▶ **Saved entries**
+-------+
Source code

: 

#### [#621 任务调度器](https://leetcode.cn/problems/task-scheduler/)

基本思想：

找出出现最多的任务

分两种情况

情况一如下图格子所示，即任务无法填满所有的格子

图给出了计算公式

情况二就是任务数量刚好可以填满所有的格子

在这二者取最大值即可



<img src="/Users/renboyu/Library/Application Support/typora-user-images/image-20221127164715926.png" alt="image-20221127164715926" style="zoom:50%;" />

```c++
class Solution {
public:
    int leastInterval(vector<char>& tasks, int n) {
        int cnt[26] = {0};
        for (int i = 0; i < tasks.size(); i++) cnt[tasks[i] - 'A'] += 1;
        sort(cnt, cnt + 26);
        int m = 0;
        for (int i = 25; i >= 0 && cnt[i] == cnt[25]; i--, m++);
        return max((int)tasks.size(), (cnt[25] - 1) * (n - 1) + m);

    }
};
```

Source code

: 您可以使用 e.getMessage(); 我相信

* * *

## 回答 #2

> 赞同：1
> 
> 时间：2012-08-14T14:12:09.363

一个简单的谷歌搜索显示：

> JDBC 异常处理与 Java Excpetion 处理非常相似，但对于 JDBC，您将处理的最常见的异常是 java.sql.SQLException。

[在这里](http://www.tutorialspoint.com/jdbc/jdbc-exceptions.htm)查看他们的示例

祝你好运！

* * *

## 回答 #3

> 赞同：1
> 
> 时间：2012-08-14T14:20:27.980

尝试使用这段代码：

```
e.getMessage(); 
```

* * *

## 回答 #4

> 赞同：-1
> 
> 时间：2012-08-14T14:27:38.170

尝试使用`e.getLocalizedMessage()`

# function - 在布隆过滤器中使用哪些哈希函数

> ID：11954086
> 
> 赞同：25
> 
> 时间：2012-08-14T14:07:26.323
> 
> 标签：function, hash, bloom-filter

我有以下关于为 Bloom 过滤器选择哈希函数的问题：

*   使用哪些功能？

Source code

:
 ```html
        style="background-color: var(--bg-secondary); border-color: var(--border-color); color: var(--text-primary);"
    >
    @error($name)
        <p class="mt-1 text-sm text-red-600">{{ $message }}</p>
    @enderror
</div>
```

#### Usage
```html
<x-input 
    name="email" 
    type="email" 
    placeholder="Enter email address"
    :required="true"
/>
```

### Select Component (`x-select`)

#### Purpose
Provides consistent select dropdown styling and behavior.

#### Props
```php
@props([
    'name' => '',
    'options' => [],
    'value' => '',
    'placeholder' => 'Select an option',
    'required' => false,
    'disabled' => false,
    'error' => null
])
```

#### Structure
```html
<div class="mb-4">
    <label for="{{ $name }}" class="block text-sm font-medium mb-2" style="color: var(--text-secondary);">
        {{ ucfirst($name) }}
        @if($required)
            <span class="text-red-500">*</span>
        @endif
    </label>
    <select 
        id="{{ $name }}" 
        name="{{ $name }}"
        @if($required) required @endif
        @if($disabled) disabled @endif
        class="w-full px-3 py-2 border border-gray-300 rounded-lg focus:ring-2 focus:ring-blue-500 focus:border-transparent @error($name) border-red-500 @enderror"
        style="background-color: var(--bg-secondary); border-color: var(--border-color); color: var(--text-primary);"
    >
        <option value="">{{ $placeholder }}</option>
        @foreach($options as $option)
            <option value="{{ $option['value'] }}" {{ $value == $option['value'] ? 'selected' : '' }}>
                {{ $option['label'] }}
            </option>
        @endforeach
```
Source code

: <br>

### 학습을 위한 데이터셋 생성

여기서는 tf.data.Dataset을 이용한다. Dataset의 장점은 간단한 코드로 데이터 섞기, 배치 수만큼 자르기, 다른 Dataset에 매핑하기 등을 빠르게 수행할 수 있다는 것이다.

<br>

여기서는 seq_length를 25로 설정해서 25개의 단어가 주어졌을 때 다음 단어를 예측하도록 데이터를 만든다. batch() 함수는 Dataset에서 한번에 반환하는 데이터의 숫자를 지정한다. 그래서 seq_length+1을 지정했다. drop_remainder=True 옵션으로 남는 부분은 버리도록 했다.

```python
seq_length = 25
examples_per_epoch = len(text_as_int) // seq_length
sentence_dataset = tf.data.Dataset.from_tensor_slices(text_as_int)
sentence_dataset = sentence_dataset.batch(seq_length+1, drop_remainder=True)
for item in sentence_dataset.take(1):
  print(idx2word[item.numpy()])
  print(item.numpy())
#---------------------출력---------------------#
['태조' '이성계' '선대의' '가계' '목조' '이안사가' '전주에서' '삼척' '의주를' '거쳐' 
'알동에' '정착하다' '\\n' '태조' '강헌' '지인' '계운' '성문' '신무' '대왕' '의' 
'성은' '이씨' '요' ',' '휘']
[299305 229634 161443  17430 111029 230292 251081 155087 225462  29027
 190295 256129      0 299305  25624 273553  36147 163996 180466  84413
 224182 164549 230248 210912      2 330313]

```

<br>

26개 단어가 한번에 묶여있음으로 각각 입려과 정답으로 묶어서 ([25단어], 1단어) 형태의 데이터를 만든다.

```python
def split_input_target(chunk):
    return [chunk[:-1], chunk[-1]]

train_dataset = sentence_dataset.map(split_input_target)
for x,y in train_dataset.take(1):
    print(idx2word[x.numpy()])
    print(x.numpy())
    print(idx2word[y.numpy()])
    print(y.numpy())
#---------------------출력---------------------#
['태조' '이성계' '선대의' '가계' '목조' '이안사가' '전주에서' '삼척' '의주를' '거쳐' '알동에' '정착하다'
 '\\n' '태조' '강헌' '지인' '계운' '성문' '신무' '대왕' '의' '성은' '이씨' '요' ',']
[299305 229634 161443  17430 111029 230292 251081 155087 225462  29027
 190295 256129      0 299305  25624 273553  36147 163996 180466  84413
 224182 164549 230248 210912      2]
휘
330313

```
+-------+
Return the data exactly, every line included.

Source code

: 

#### [#621 任务调度器](https://leetcode.cn/problems/task-scheduler/)

基本思想：

找出出现最多的任务

分两种情况

情况一如下图格子所示，即任务无法填满所有的格子

图给出了计算公式

情况二就是任务数量刚好可以填满所有的格子

在这二者取最大值即可



<img src="/Users/renboyu/Library/Application Support/typora-user-images/image-20221127164715926.png" alt="image-20221127164715926" style="zoom:50%;" />

```c++
class Solution {
public:
    int leastInterval(vector<char>& tasks, int n) {
        int cnt[26] = {0};
        for (int i = 0; i < tasks.size(); i++) cnt[tasks[i] - 'A'] += 1;
        sort(cnt, cnt + 26);
        int m = 0;
        for (int i = 25; i >= 0 && cnt[i] == cnt[25]; i--, m++);
        return max((int)tasks.size(), (cnt[25] - 1) * (n - 1) + m);

    }
};
```

Source code

: 您可以使用 e.getMessage(); 我相信

* * *

## 回答 #2

> 赞同：1
> 
> 时间：2012-08-14T14:12:09.363

一个简单的谷歌搜索显示：

> JDBC 异常处理与 Java Excpetion 处理非常相似，但对于 JDBC，您将处理的最常见的异常是 java.sql.SQLException。

[在这里](http://www.tutorialspoint.com/jdbc/jdbc-exceptions.htm)查看他们的示例

祝你好运！

* * *

## 回答 #3

> 赞同：1
> 
> 时间：2012-08-14T14:20:27.980

尝试使用这段代码：

```
e.getMessage(); 
```

* * *

## 回答 #4

> 赞同：-1
> 
> 时间：2012-08-14T14:27:38.170

尝试使用`e.getLocalizedMessage()`

# function - 在布隆过滤器中使用哪些哈希函数

> ID：11954086
> 
> 赞同：25
> 
> 时间：2012-08-14T14:07:26.323
> 
> 标签：function, hash, bloom-filter

我有以下关于为 Bloom 过滤器选择哈希函数的问题：

*   使用哪些功能？

Source code

:
 ```html
        style="background-color: var(--bg-secondary); border-color: var(--border-color); color: var(--text-primary);"
    >
    @error($name)
        <p class="mt-1 text-sm text-red-600">{{ $message }}</p>
    @enderror
</div>
```

#### Usage
```html
<x-input 
    name="email" 
    type="email" 
    placeholder="Enter email address"
    :required="true"
/>
```

### Select Component (`x-select`)

#### Purpose
Provides consistent select dropdown styling and behavior.

#### Props
```php
@props([
    'name' => '',
    'options' => [],
    'value' => '',
    'placeholder' => 'Select an option',
    'required' => false,
    'disabled' => false,
    'error' => null
])
```

#### Structure
```html
<div class="mb-4">
    <label for="{{ $name }}" class="block text-sm font-medium mb-2" style="color: var(--text-secondary);">
        {{ ucfirst($name) }}
        @if($required)
            <span class="text-red-500">*</span>
        @endif
    </label>
    <select 
        id="{{ $name }}" 
        name="{{ $name }}"
        @if($required) required @endif
        @if($disabled) disabled @endif
        class="w-full px-3 py-2 border border-gray-300 rounded-lg focus:ring-2 focus:ring-blue-500 focus:border-transparent @error($name) border-red-500 @enderror"
        style="background-color: var(--bg-secondary); border-color: var(--border-color); color: var(--text-primary);"
    >
        <option value="">{{ $placeholder }}</option>
        @foreach($options as $option)
            <option value="{{ $option['value'] }}" {{ $value == $option['value'] ? 'selected' : '' }}>
                {{ $option['label'] }}
            </option>
        @endforeach
```
Source code

: <br>

### 학습을 위한 데이터셋 생성

여기서는 tf.data.Dataset을 이용한다. Dataset의 장점은 간단한 코드로 데이터 섞기, 배치 수만큼 자르기, 다른 Dataset에 매핑하기 등을 빠르게 수행할 수 있다는 것이다.

<br>

여기서는 seq_length를 25로 설정해서 25개의 단어가 주어졌을 때 다음 단어를 예측하도록 데이터를 만든다. batch() 함수는 Dataset에서 한번에 반환하는 데이터의 숫자를 지정한다. 그래서 seq_length+1을 지정했다. drop_remainder=True 옵션으로 남는 부분은 버리도록 했다.

```python
seq_length = 25
examples_per_epoch = len(text_as_int) // seq_length
sentence_dataset = tf.data.Dataset.from_tensor_slices(text_as_int)
sentence_dataset = sentence_dataset.batch(seq_length+1, drop_remainder=True)
for item in sentence_dataset.take(1):
  print(idx2word[item.numpy()])
  print(item.numpy())
#---------------------출력---------------------#
['태조' '이성계' '선대의' '가계' '목조' '이안사가' '전주에서' '삼척' '의주를' '거쳐' 
'알동에' '정착하다' '\\n' '태조' '강헌' '지인' '계운' '성문' '신무' '대왕' '의' 
'성은' '이씨' '요' ',' '휘']
[299305 229634 161443  17430 111029 230292 251081 155087 225462  29027
 190295 256129      0 299305  25624 273553  36147 163996 180466  84413
 224182 164549 230248 210912      2 330313]

```

<br>

26개 단어가 한번에 묶여있음으로 각각 입려과 정답으로 묶어서 ([25단어], 1단어) 형태의 데이터를 만든다.

```python
def split_input_target(chunk):
    return [chunk[:-1], chunk[-1]]

train_dataset = sentence_dataset.map(split_input_target)
for x,y in train_dataset.take(1):
    print(idx2word[x.numpy()])
    print(x.numpy())
    print(idx2word[y.numpy()])
    print(y.numpy())
#---------------------출력---------------------#
['태조' '이성계' '선대의' '가계' '목조' '이안사가' '전주에서' '삼척' '의주를' '거쳐' '알동에' '정착하다'
 '\\n' '태조' '강헌' '지인' '계운' '성문' '신무' '대왕' '의' '성은' '이씨' '요' ',']
[299305 229634 161443  17430 111029 230292 251081 155087 225462  29027
 190295 256129      0 299305  25624 273553  36147 163996 180466  84413
 224182 164549 230248 210912      2]
휘
330313

```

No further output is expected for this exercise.